O presidente é de Garanhuns no interior de Pernambuco, onde ainda criança junto com os irmãos e mãe, teve que migrar para o Sudeste devido à seca.
“Me sinto moralmente comprometido com a transposição. Essa obra é uma necessidade”, afirmou o presidente. Lula admitiu que a visita à região é para mostrar a todo o Brasil que a população do Sudeste não conhece a importância da obra.
A presidência convidou 25 jornalistas, dos quais a Associação Paulista dos Jornais do (APJ), correspondentes estrangeiros, televisões, site de notícia e repórteres de revistas semanais para visitarem os canteiros de obras no Eixo Leste na última semana.
Sobre a oposição à obra do bispo de Barra, Luiz Flávio Cappio, Lula desconversou quando perguntado se tinha intenção de convencer o religioso da importância da transposição do São Francisco. “Não tenho preocupação de convencer outras pessoas. A obra já foi aprovada pelo meio ambiente e está em execução”, disse o presidente.

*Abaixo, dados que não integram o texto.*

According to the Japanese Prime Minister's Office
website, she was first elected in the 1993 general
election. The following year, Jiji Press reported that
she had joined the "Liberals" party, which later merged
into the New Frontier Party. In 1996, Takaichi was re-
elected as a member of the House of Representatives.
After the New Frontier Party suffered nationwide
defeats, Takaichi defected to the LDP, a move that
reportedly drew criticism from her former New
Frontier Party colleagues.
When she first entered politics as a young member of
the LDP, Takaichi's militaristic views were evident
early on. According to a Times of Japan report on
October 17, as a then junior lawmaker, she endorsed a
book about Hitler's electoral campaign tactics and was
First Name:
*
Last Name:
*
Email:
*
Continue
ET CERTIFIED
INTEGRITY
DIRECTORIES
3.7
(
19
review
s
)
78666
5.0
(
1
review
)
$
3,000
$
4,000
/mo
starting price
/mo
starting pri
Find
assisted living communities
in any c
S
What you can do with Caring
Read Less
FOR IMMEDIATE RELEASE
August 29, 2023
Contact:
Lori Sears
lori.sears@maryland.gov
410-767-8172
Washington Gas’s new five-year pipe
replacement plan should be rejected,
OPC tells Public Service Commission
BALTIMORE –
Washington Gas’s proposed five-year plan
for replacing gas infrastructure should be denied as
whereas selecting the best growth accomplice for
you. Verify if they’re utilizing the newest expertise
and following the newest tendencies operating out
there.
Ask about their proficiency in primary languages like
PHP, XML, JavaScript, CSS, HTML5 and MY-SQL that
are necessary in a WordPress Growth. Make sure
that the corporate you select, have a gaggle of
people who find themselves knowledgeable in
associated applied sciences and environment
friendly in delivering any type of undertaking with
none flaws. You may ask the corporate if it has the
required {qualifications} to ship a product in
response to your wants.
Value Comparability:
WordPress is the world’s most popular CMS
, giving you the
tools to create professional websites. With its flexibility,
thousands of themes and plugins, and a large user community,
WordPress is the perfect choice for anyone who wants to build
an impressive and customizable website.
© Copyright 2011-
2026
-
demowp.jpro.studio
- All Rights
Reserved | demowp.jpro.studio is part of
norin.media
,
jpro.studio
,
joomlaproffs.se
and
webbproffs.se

Para Lula, sempre há pessoas que são contra por desconhecimento da situação de como o sertanejo vive no semi-árido. “Não é apenas uma obra, mas um conjunto de investimentos como construção de cisternas, barragens e tratamento de esgoto”, explicou o presidente. O projeto é levar água à região do semi-árido para possibilitar também a irrigação da agricultura.
Caravana eleitoral
Acompanhado de Lula estavam a ministra-chefe Dilma Roussef e o deputado Ciro Gomes (PSB), dois pré-candidatos a presidente e ministros de Estado. Indagado sobre a presença dos dois possíveis candidatos, Lula disse que Ciro brigou pela implementação do projeto quando esteve à frente do Ministério da Integração Social e Dilma por ser a gestora do PAC.
De acordo com Lula, se pudesse, convidaria também o vice-presidente José Alencar, mas não foi possível levá-lo ao Nordeste devido aos problemas de saúde.
“Numa obra dessa, a gente não pensa em lançamento de candidatura, até porque a eleição está muito longe. Vim só dizer ao povo que (a transposição) vai acontecer”, disse o presidente a poucos metros do rio São Francisco.